───── Data for analysis ─────

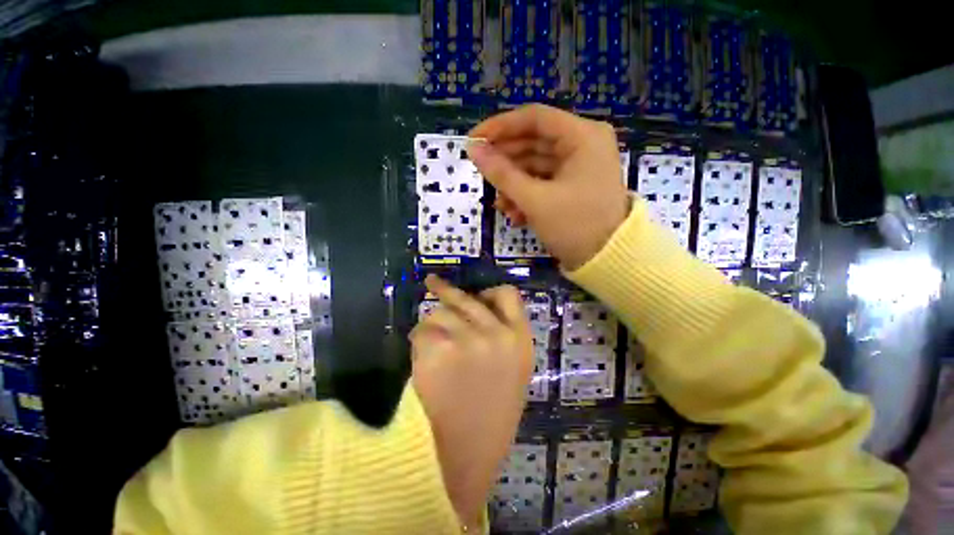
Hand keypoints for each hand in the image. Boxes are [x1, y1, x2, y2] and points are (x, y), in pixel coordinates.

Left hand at [410, 275, 532, 527]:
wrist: (466, 455)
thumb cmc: (492, 413)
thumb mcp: (512, 369)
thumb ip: (502, 335)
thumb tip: (477, 307)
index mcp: (519, 339)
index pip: (508, 294)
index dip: (489, 292)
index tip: (476, 295)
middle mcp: (496, 333)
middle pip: (467, 297)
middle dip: (446, 291)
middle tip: (432, 282)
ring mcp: (467, 339)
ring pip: (439, 312)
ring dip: (432, 326)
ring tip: (431, 348)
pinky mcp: (439, 349)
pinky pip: (422, 330)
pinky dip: (418, 341)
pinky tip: (422, 362)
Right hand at [469, 104, 630, 269]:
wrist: (607, 261)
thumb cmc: (574, 225)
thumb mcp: (534, 200)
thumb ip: (501, 174)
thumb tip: (473, 149)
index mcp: (582, 136)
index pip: (534, 118)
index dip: (500, 127)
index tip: (474, 140)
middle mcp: (583, 144)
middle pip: (533, 142)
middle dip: (506, 162)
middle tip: (481, 174)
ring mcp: (578, 166)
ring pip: (535, 166)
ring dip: (514, 185)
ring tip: (499, 205)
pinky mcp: (573, 186)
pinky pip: (544, 182)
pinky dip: (527, 195)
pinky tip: (514, 214)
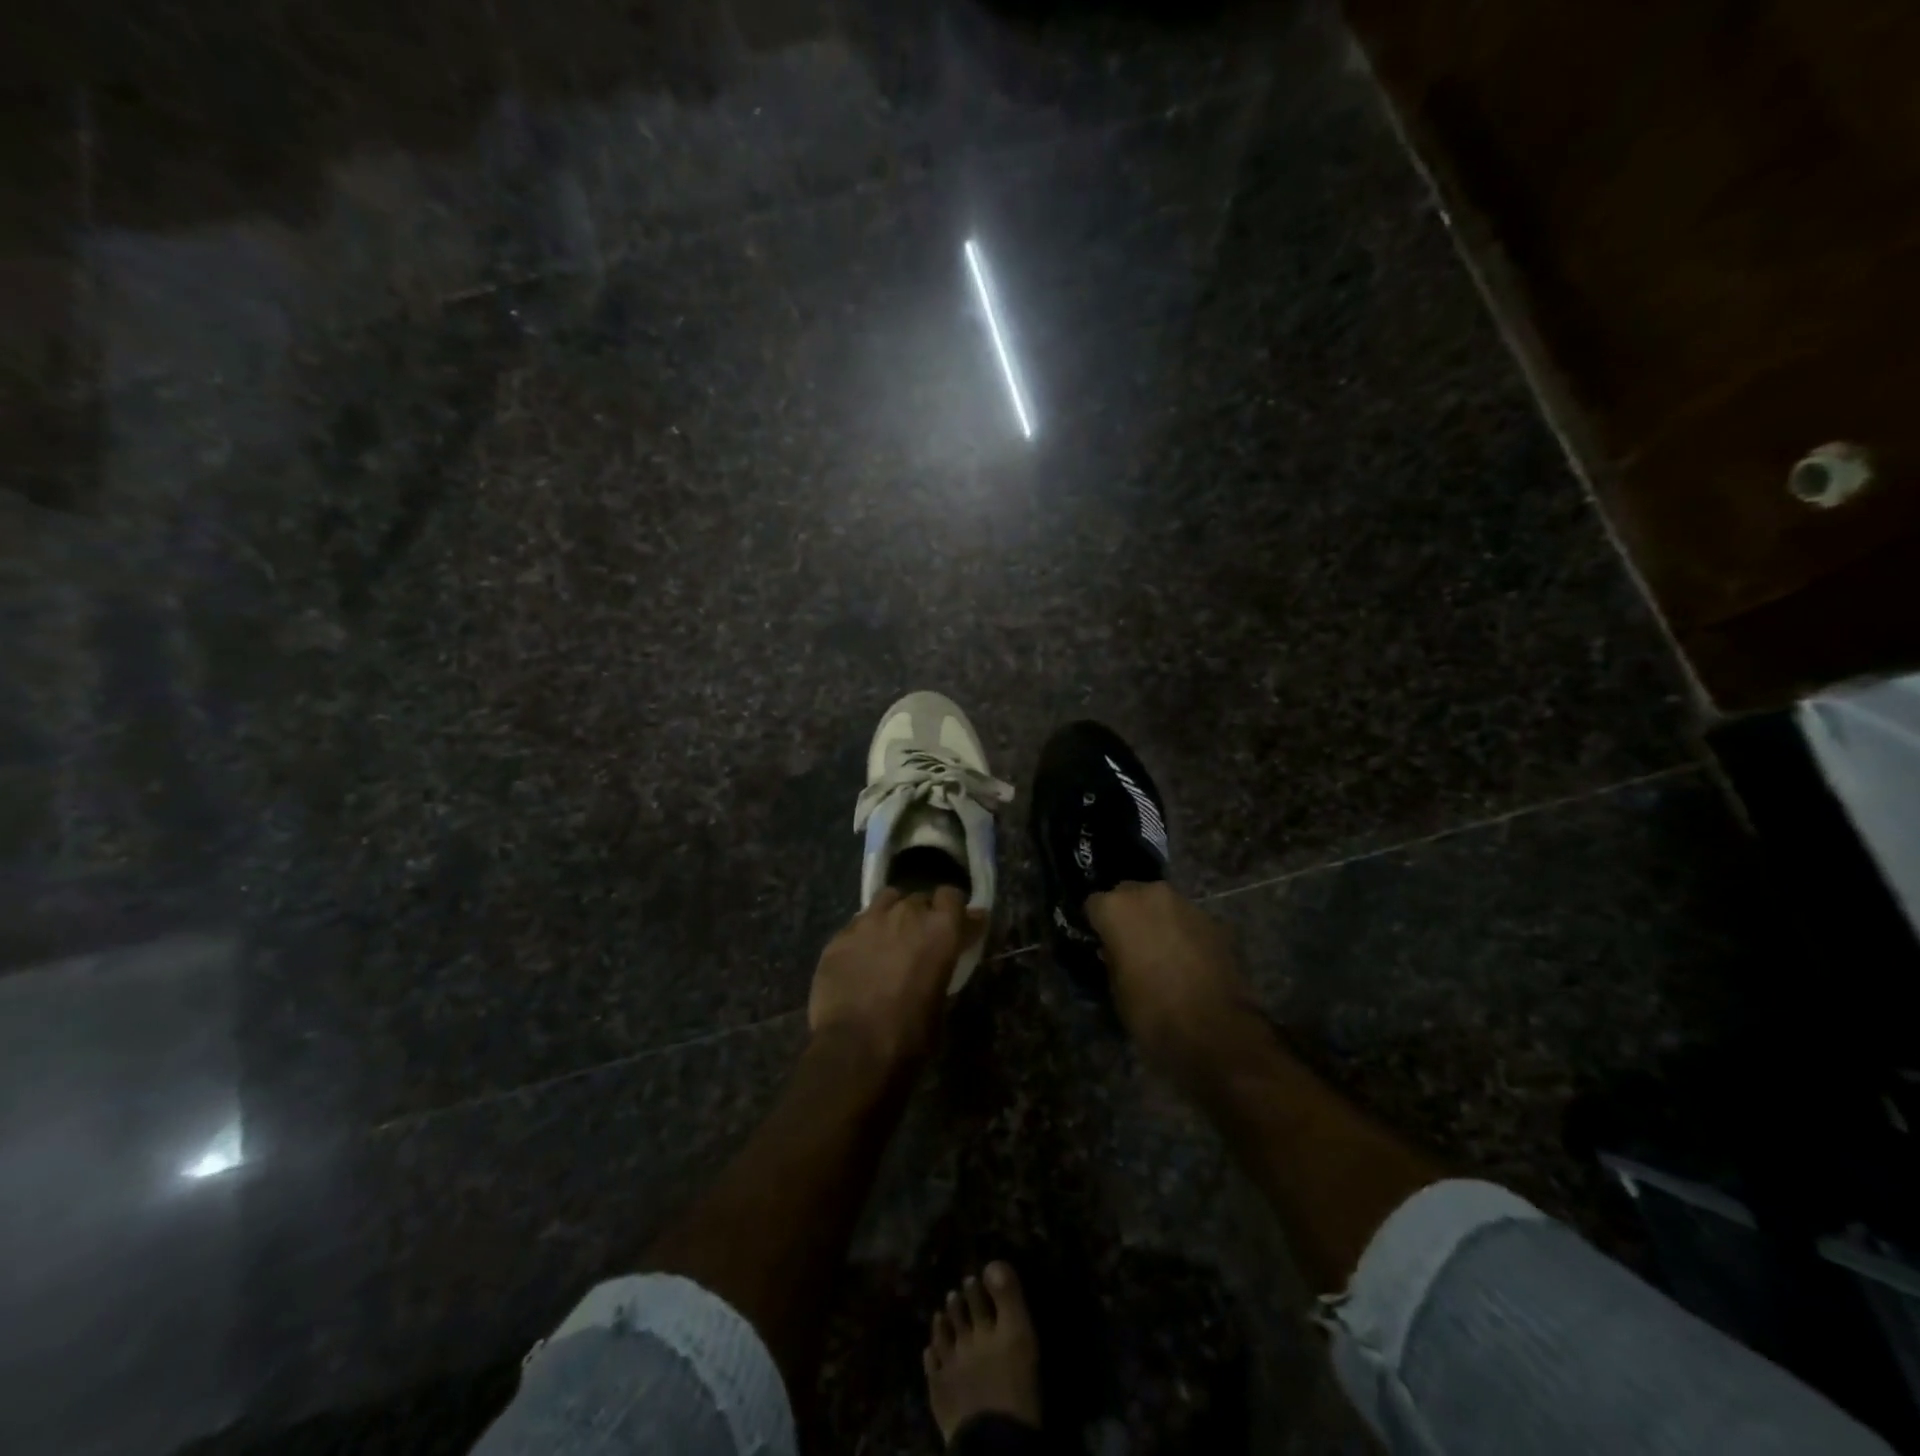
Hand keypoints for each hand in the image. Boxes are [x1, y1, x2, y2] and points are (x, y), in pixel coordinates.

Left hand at [808, 887, 982, 1071]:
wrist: (854, 1048)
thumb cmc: (910, 1033)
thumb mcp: (942, 998)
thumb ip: (946, 961)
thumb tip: (948, 949)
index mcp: (940, 929)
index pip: (953, 896)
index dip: (955, 910)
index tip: (958, 926)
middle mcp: (906, 914)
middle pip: (919, 898)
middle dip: (923, 915)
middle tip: (920, 940)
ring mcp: (869, 920)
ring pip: (887, 900)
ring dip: (893, 914)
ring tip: (890, 937)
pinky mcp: (840, 935)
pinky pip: (858, 923)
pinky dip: (865, 934)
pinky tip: (861, 956)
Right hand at [1086, 881, 1261, 1080]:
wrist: (1214, 1029)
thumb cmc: (1151, 1011)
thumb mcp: (1116, 988)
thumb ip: (1112, 958)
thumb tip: (1116, 950)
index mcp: (1116, 908)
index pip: (1094, 904)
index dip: (1096, 924)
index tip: (1100, 942)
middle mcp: (1149, 894)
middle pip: (1129, 894)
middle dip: (1128, 915)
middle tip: (1130, 945)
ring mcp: (1185, 904)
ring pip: (1161, 904)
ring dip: (1157, 921)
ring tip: (1161, 953)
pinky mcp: (1213, 920)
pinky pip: (1187, 920)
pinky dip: (1183, 933)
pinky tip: (1187, 961)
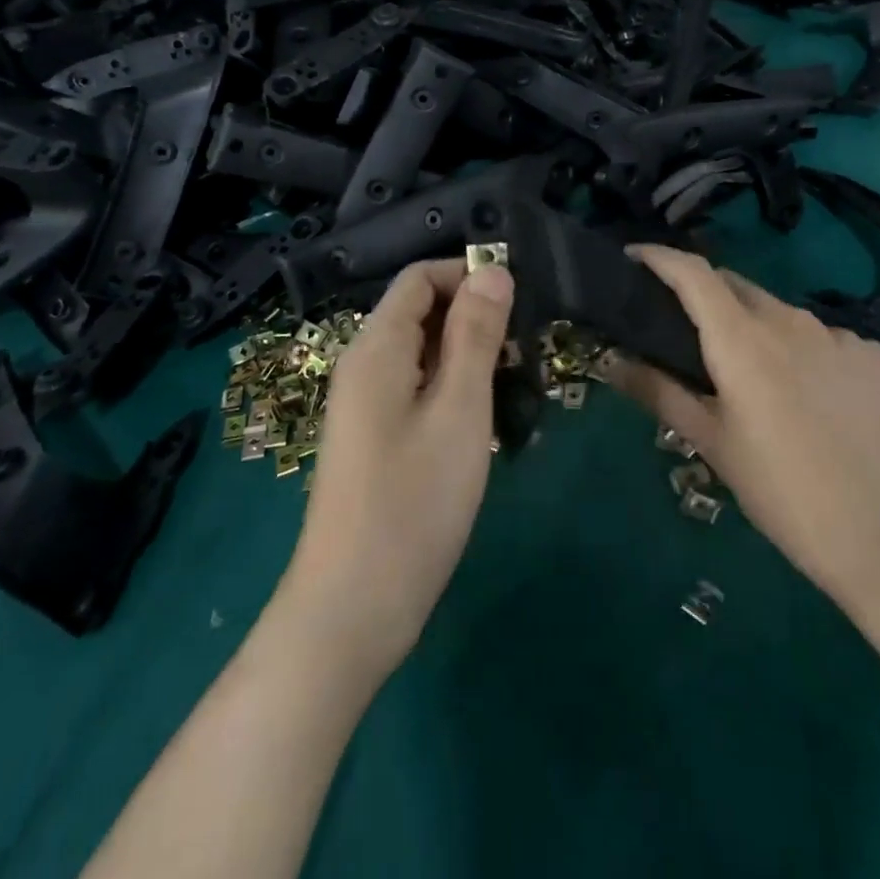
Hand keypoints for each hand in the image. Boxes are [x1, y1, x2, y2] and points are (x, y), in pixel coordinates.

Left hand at [279, 257, 513, 680]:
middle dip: (475, 318)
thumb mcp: (458, 410)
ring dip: (470, 357)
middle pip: (422, 312)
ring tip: (517, 385)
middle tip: (527, 351)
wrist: (352, 609)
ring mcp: (367, 404)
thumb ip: (476, 335)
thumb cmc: (412, 502)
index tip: (519, 303)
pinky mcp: (377, 437)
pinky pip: (418, 389)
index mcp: (377, 347)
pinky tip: (488, 421)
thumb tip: (493, 270)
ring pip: (425, 353)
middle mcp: (365, 365)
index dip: (468, 276)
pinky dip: (454, 389)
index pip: (420, 277)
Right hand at [607, 246, 879, 622]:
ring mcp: (840, 335)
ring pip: (780, 313)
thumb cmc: (789, 497)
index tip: (633, 256)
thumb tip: (610, 360)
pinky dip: (800, 351)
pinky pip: (823, 338)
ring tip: (752, 378)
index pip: (692, 272)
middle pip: (735, 286)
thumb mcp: (715, 447)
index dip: (658, 255)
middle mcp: (791, 320)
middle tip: (684, 331)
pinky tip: (811, 400)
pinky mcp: (877, 357)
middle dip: (703, 294)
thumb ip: (660, 393)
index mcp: (743, 338)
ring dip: (754, 327)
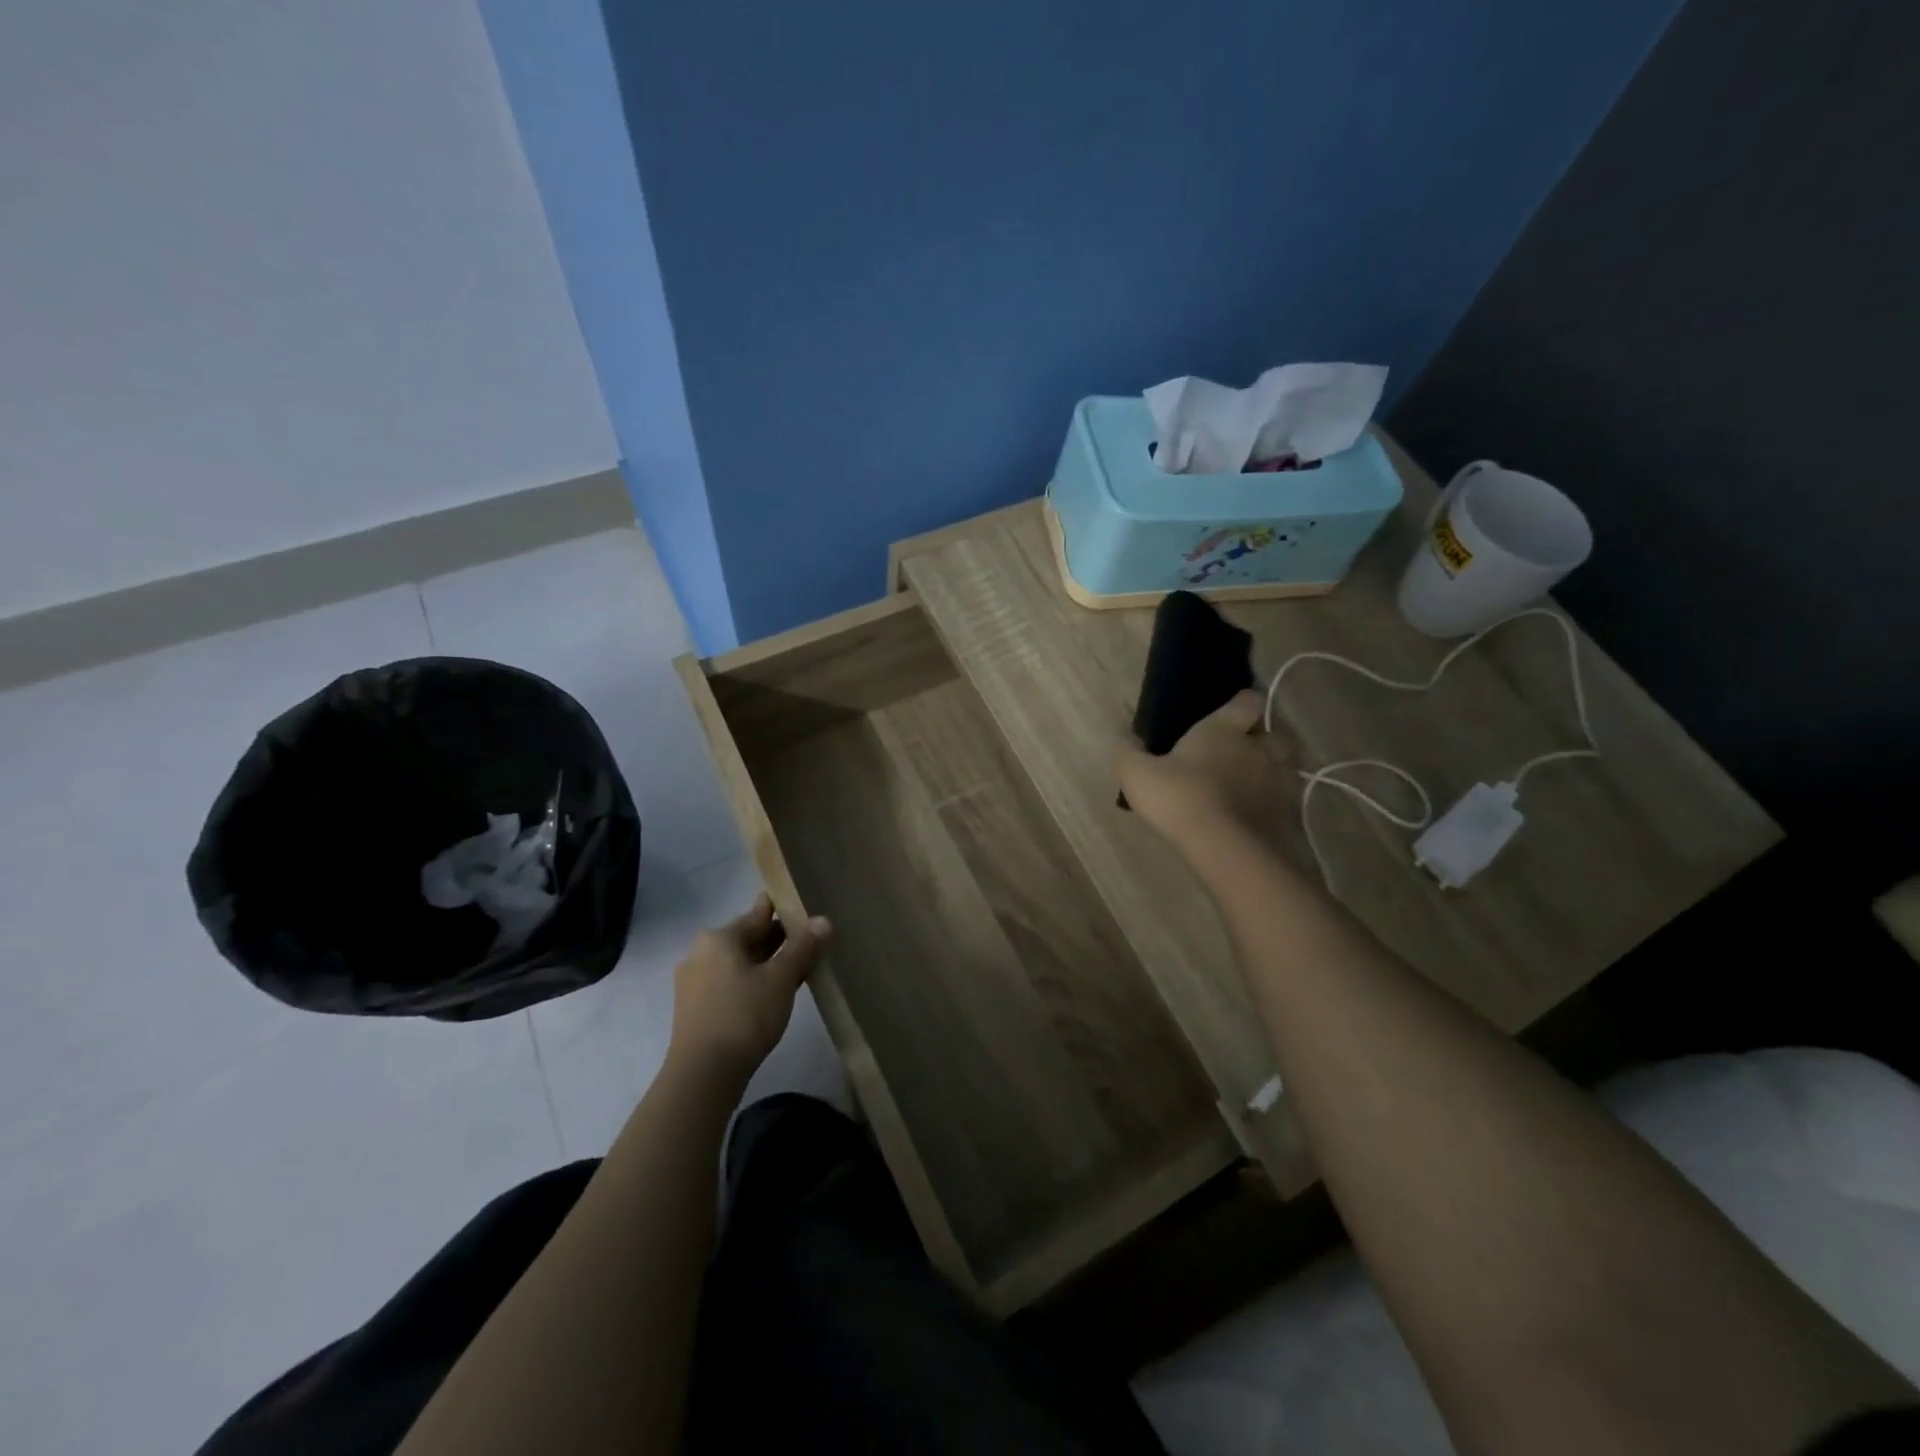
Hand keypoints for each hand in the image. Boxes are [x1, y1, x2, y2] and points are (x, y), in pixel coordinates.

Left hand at [668, 894, 829, 1081]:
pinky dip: (752, 983)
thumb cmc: (743, 1016)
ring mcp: (694, 982)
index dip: (783, 910)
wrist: (702, 1076)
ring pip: (739, 964)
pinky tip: (773, 994)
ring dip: (766, 964)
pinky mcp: (695, 1009)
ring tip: (797, 967)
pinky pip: (730, 984)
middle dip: (777, 939)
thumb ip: (802, 948)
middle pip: (747, 938)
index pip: (758, 914)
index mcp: (719, 938)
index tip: (804, 907)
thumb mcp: (781, 979)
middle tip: (809, 939)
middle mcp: (701, 953)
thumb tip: (823, 920)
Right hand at [1114, 689, 1296, 860]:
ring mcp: (1278, 782)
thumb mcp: (1136, 773)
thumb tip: (1126, 738)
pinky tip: (1255, 817)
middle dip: (1263, 742)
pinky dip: (1274, 805)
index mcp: (1224, 730)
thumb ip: (1128, 752)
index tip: (1234, 711)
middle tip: (1240, 756)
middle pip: (1275, 735)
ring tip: (1251, 788)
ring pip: (1285, 768)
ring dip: (1272, 773)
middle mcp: (1258, 749)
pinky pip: (1285, 802)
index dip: (1243, 703)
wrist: (1223, 846)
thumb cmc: (1178, 797)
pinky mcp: (1287, 815)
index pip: (1248, 701)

─────

- Required work
Your answer must be an exact repeat of the records above, with the pictures left out.

- Your response
Hand keypoints for each hand in the image. Boxes are [x1, y1, x2, y2] and points are (x, y), in pixel coordinates.

Left hand at [410, 275, 532, 527]:
wrist: (466, 455)
thumb cmc: (492, 413)
thumb mcp: (512, 369)
thumb ip: (502, 335)
thumb tip: (477, 307)
index mcp: (519, 339)
index pip: (508, 294)
index dip: (489, 292)
index tip: (476, 295)
middle mcp: (496, 333)
middle pip: (467, 297)
middle dip: (446, 291)
middle tip: (432, 282)
ring mcp: (467, 339)
ring pip: (439, 312)
ring dip: (432, 326)
ring tip: (431, 348)
pinky mcp: (439, 349)
pinky pip: (422, 330)
pinky dip: (418, 341)
pinky tip: (422, 362)
Right hand at [469, 104, 630, 269]:
wrist: (607, 261)
thumb cmc: (574, 225)
thumb mcp: (534, 200)
thumb ip: (501, 174)
thumb tip: (473, 149)
index mcp: (582, 136)
index pip: (534, 118)
index dip: (500, 127)
index tip: (474, 140)
middle mcp: (583, 144)
middle pip: (533, 142)
middle dip: (506, 162)
middle tip: (481, 174)
ring mcp: (578, 166)
ring pip: (535, 166)
ring dip: (514, 185)
ring tip: (499, 205)
pinky mcp: (573, 186)
pinky pip: (544, 182)
pinky dip: (527, 195)
pinky tip: (514, 214)
Hand keypoints for each hand in the image. Boxes are [x1, y1, x2, y2] and points are (x, y), in pixel coordinates.

Left hand at [808, 887, 982, 1071]:
wrist: (854, 1048)
thumb cmc: (910, 1033)
thumb mcp: (942, 998)
thumb ip: (946, 961)
thumb tip: (948, 949)
index mcp: (940, 929)
index pip: (953, 896)
index dip: (955, 910)
index tip: (958, 926)
middle mcp: (906, 914)
middle pip: (919, 898)
middle dip: (923, 915)
middle tip: (920, 940)
ring mcp: (869, 920)
ring pip: (887, 900)
ring dip: (893, 914)
ring tip: (890, 937)
pinky mcp: (840, 935)
pinky pip: (858, 923)
pinky dip: (865, 934)
pinky tip: (861, 956)
Right hand at [1086, 881, 1261, 1080]:
wrist: (1214, 1029)
thumb cmc: (1151, 1011)
thumb mcp: (1116, 988)
thumb ip: (1112, 958)
thumb tip: (1116, 950)
index mcp: (1116, 908)
index pip: (1094, 904)
index dip: (1096, 924)
index tip: (1100, 942)
middle mcp: (1149, 894)
middle pip: (1129, 894)
middle dip: (1128, 915)
middle tip: (1130, 945)
ring mcp: (1185, 904)
ring pip: (1161, 904)
ring dip: (1157, 921)
ring tip: (1161, 953)
pinky mcp: (1213, 920)
pinky pip: (1187, 920)
pinky dip: (1183, 933)
pinky tip: (1187, 961)
Hand keypoints for each hand in the image. Boxes are [x1, y1, x2, y2] and points are (x, y), in pixel coordinates.

Left hand at [279, 257, 513, 680]:
middle dip: (475, 318)
thumb mcp: (458, 410)
ring dip: (470, 357)
middle pip: (422, 312)
ring tip: (517, 385)
middle tip: (527, 351)
wrist: (352, 609)
ring mcp: (367, 404)
thumb ip: (476, 335)
thumb cmc: (412, 502)
index tip: (519, 303)
pinky mcp: (377, 437)
pinky pip: (418, 389)
index mcp: (377, 347)
pinky tip: (488, 421)
thumb tip: (493, 270)
ring pip: (425, 353)
middle mcp: (365, 365)
index dip: (468, 276)
pinky dip: (454, 389)
index pip: (420, 277)
Right hand at [607, 246, 879, 622]:
ring mcp: (840, 335)
ring pip: (780, 313)
thumb cmc: (789, 497)
index tip: (633, 256)
thumb tip: (610, 360)
pinky dip: (800, 351)
pinky pip: (823, 338)
ring tip: (752, 378)
index pip: (692, 272)
middle pip: (735, 286)
thumb mcp: (715, 447)
index dip: (658, 255)
middle mcp: (791, 320)
middle tip: (684, 331)
pinky tip: (811, 400)
pinky mcp: (877, 357)
middle dip: (703, 294)
thumb ip: (660, 393)
index mcp: (743, 338)
ring dip: (754, 327)
Hand keypoints for each hand in the image. Boxes are [x1, y1, x2, y2] and points are (x, y), in pixel coordinates.

Left hand at [668, 894, 829, 1081]:
pinky dip: (752, 983)
thumb cmc: (743, 1016)
ring mcp: (694, 982)
index dip: (783, 910)
wrist: (702, 1076)
ring pip: (739, 964)
pinky tip: (773, 994)
ring dip: (766, 964)
pinky mcp: (695, 1009)
ring tip: (797, 967)
pinky pip: (730, 984)
middle dip: (777, 939)
thumb ip: (802, 948)
middle pip: (747, 938)
index pip: (758, 914)
index mcp: (719, 938)
index tip: (804, 907)
thumb mcp: (781, 979)
middle tip: (809, 939)
middle mcp: (701, 953)
thumb tip: (823, 920)
Right hand at [1114, 689, 1296, 860]:
ring mcp: (1278, 782)
thumb mcp: (1136, 773)
thumb tip: (1126, 738)
pinky tip: (1255, 817)
middle dip: (1263, 742)
pinky dip: (1274, 805)
index mcp: (1224, 730)
thumb ip: (1128, 752)
index tip: (1234, 711)
middle tip: (1240, 756)
middle pip: (1275, 735)
ring tip: (1251, 788)
ring pip: (1285, 768)
ring dip: (1272, 773)
middle mcp: (1258, 749)
pinky pip: (1285, 802)
index dip: (1243, 703)
wrist: (1223, 846)
thumb cmc: (1178, 797)
pinky mcp: (1287, 815)
index pip: (1248, 701)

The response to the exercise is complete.